About this exercise:
A faithful copy is required: transcribe each line below exactly, minus the pictures.
(Source data Opens)
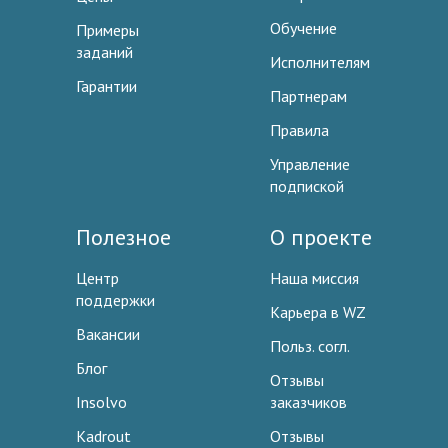
Обучение
Примеры
заданий
Исполнителям
Гарантии
Партнерам
Правила
Управление
подпиской
Полезное
О проекте
Центр
Наша миссия
поддержки
Карьера в WZ
Вакансии
Польз. согл.
Блог
Отзывы
Insolvo
заказчиков
Kadrout
Отзывы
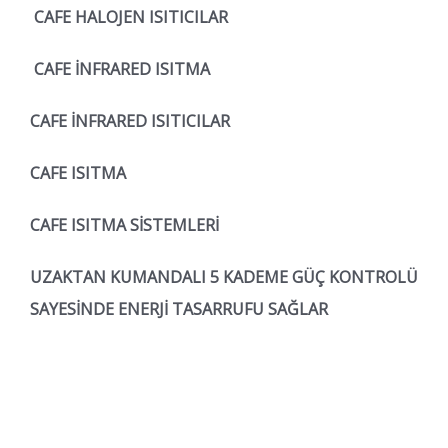
CAFE HALOJEN ISITICILAR
CAFE İNFRARED ISITMA
CAFE İNFRARED ISITICILAR
CAFE ISITMA
CAFE ISITMA SİSTEMLERİ
UZAKTAN KUMANDALI 5 KADEME GÜÇ KONTROLÜ
SAYESİNDE ENERJİ TASARRUFU SAĞLAR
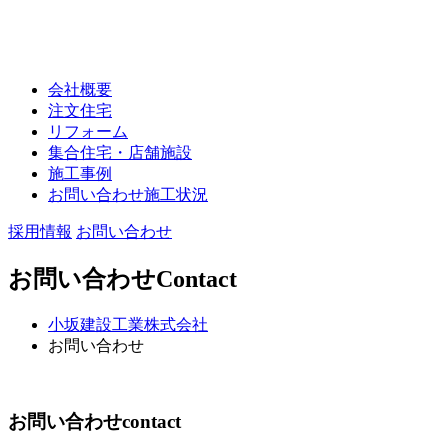
会社概要
注文住宅
リフォーム
集合住宅・店舗施設
施工事例
お問い合わせ施工状況
採用情報
お問い合わせ
お問い合わせ
Contact
小坂建設工業株式会社
お問い合わせ
お問い合わせ
contact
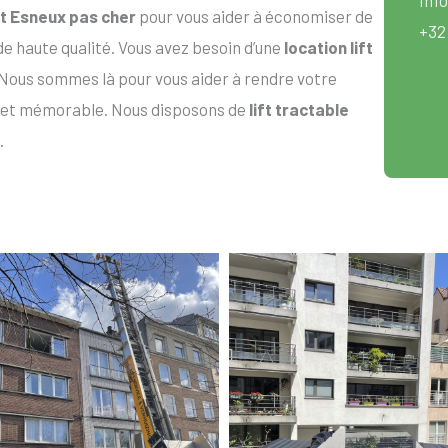
ift Esneux pas cher
pour vous aider à économiser de
+32
 de haute qualité. Vous avez besoin d’une
location lift
Nous sommes là pour vous aider à rendre votre
 et mémorable. Nous disposons de
lift tractable
.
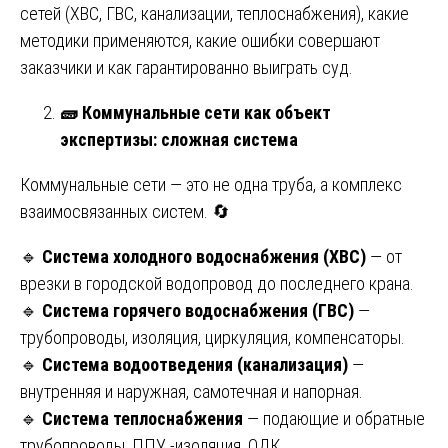
сетей (ХВС, ГВС, канализации, теплоснабжения), какие
методики применяются, какие ошибки совершают
заказчики и как гарантированно выиграть суд.
🧱
Коммунальные сети как объект
экспертизы: сложная система
Коммунальные сети — это не одна труба, а комплекс
взаимосвязанных систем. 🔄
🔹
Система холодного водоснабжения (ХВС)
— от
врезки в городской водопровод до последнего крана.
🔹
Система горячего водоснабжения (ГВС)
—
трубопроводы, изоляция, циркуляция, компенсаторы.
🔹
Система водоотведения (канализация)
—
внутренняя и наружная, самотечная и напорная.
🔹
Система теплоснабжения
— подающие и обратные
трубопроводы, ППУ -изоляция, ОДК.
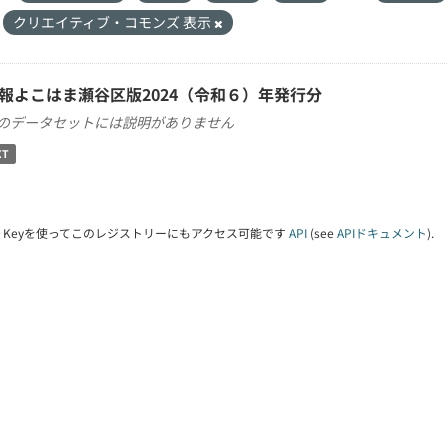
クリエイティブ・コモンズ 表示
報よこはま瀬谷区版2024（令和６）年発行分
のデータセットには説明がありません
XT
PI Keyを使ってこのレジストリーにもアクセス可能です
API
(see
APIドキュメント
).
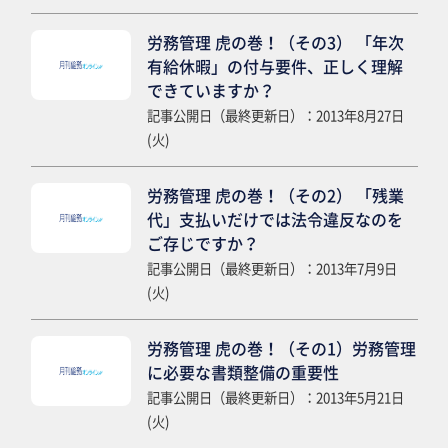
労務管理 虎の巻！（その3） 「年次
有給休暇」の付与要件、正しく理解
できていますか？
記事公開日（最終更新日）：2013年8月27日
(火)
労務管理 虎の巻！（その2） 「残業
代」支払いだけでは法令違反なのを
ご存じですか？
記事公開日（最終更新日）：2013年7月9日
(火)
労務管理 虎の巻！（その1）労務管理
に必要な書類整備の重要性
記事公開日（最終更新日）：2013年5月21日
(火)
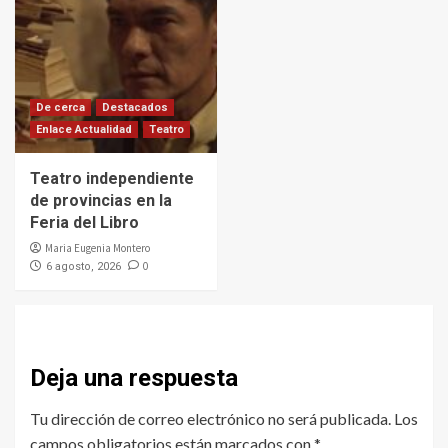
De cerca
Destacados
Enlace Actualidad
Teatro
Teatro independiente
de provincias en la
Feria del Libro
Maria Eugenia Montero
0
6 agosto, 2026
Deja una respuesta
Tu dirección de correo electrónico no será publicada.
Los
campos obligatorios están marcados con
*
(Source data Closes)
Result below:
Обучение
Примеры
заданий
Исполнителям
Гарантии
Партнерам
Правила
Управление
подпиской
Полезное
О проекте
Центр
Наша миссия
поддержки
Карьера в WZ
Вакансии
Польз. согл.
Блог
Отзывы
Insolvo
заказчиков
Kadrout
Отзывы
CAFE HALOJEN ISITICILAR
CAFE İNFRARED ISITMA
CAFE İNFRARED ISITICILAR
CAFE ISITMA
CAFE ISITMA SİSTEMLERİ
UZAKTAN KUMANDALI 5 KADEME GÜÇ KONTROLÜ
SAYESİNDE ENERJİ TASARRUFU SAĞLAR
会社概要
注文住宅
リフォーム
集合住宅・店舗施設
施工事例
お問い合わせ施工状況
採用情報
お問い合わせ
お問い合わせ
Contact
小坂建設工業株式会社
お問い合わせ
お問い合わせ
contact
ift Esneux pas cher
pour vous aider à économiser de
+32
 de haute qualité. Vous avez besoin d’une
location lift
Nous sommes là pour vous aider à rendre votre
 et mémorable. Nous disposons de
lift tractable
.
сетей (ХВС, ГВС, канализации, теплоснабжения), какие
методики применяются, какие ошибки совершают
заказчики и как гарантированно выиграть суд.
🧱
Коммунальные сети как объект
экспертизы: сложная система
Коммунальные сети — это не одна труба, а комплекс
взаимосвязанных систем. 🔄
🔹
Система холодного водоснабжения (ХВС)
— от
врезки в городской водопровод до последнего крана.
🔹
Система горячего водоснабжения (ГВС)
—
трубопроводы, изоляция, циркуляция, компенсаторы.
🔹
Система водоотведения (канализация)
—
внутренняя и наружная, самотечная и напорная.
🔹
Система теплоснабжения
— подающие и обратные
трубопроводы, ППУ -изоляция, ОДК.
クリエイティブ・コモンズ 表示
報よこはま瀬谷区版2024（令和６）年発行分
のデータセットには説明がありません
XT
PI Keyを使ってこのレジストリーにもアクセス可能です
API
(see
APIドキュメント
).
労務管理 虎の巻！（その3） 「年次
有給休暇」の付与要件、正しく理解
できていますか？
記事公開日（最終更新日）：2013年8月27日
(火)
労務管理 虎の巻！（その2） 「残業
代」支払いだけでは法令違反なのを
ご存じですか？
記事公開日（最終更新日）：2013年7月9日
(火)
労務管理 虎の巻！（その1）労務管理
に必要な書類整備の重要性
記事公開日（最終更新日）：2013年5月21日
(火)
De cerca
Destacados
Enlace Actualidad
Teatro
Teatro independiente
de provincias en la
Feria del Libro
Maria Eugenia Montero
0
6 agosto, 2026
Deja una respuesta
Tu dirección de correo electrónico no será publicada.
Los
campos obligatorios están marcados con
*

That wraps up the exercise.